Reproduce exactly, and exclusively, the lines from the line containing "middle mcp: (102, 129)" through the final line of the listing below.
= = =
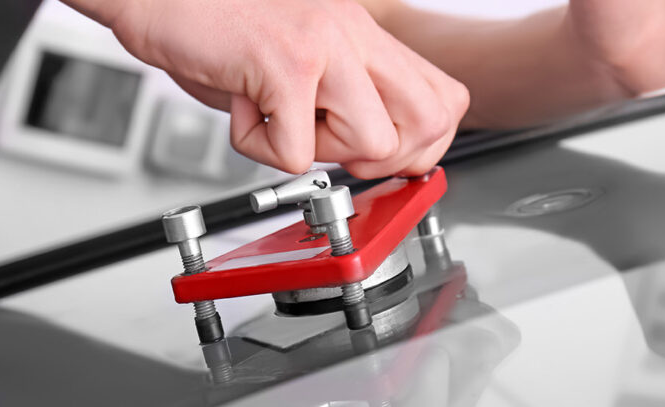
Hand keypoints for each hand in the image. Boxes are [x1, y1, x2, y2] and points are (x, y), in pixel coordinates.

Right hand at [105, 0, 468, 175]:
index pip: (446, 99)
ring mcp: (325, 46)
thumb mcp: (303, 58)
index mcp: (365, 35)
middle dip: (386, 158)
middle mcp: (354, 34)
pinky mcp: (285, 65)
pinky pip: (296, 153)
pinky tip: (242, 107)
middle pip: (430, 121)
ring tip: (281, 118)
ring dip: (321, 153)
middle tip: (334, 144)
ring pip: (374, 143)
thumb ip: (345, 97)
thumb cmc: (218, 29)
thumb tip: (380, 154)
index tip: (380, 152)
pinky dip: (260, 148)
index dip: (422, 144)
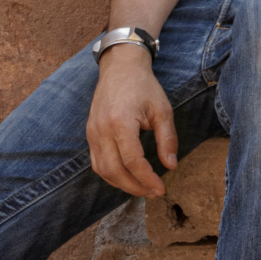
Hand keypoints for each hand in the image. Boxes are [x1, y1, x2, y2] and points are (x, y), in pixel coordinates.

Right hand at [87, 43, 178, 197]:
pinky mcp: (90, 133)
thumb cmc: (143, 86)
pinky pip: (97, 162)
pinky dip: (111, 174)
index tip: (161, 189)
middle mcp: (102, 129)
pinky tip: (127, 177)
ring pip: (103, 170)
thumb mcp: (162, 110)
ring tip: (142, 188)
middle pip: (115, 170)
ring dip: (122, 184)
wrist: (120, 67)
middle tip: (153, 192)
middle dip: (135, 187)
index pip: (132, 161)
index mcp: (120, 121)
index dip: (147, 179)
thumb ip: (167, 139)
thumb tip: (170, 166)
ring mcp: (93, 132)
= = =
Result below →
middle mcp: (102, 129)
pinky tip: (127, 177)
ring pip: (103, 170)
thumb mcp: (162, 110)
ring tip: (142, 188)
middle pip: (115, 170)
ring dip: (122, 184)
wrist: (120, 67)
middle tip: (153, 192)
middle dip: (135, 187)
index pip: (132, 161)
index mcp: (120, 121)
index dip: (147, 179)
thumb ip: (167, 139)
thumb tip: (170, 166)
ring mcp: (93, 132)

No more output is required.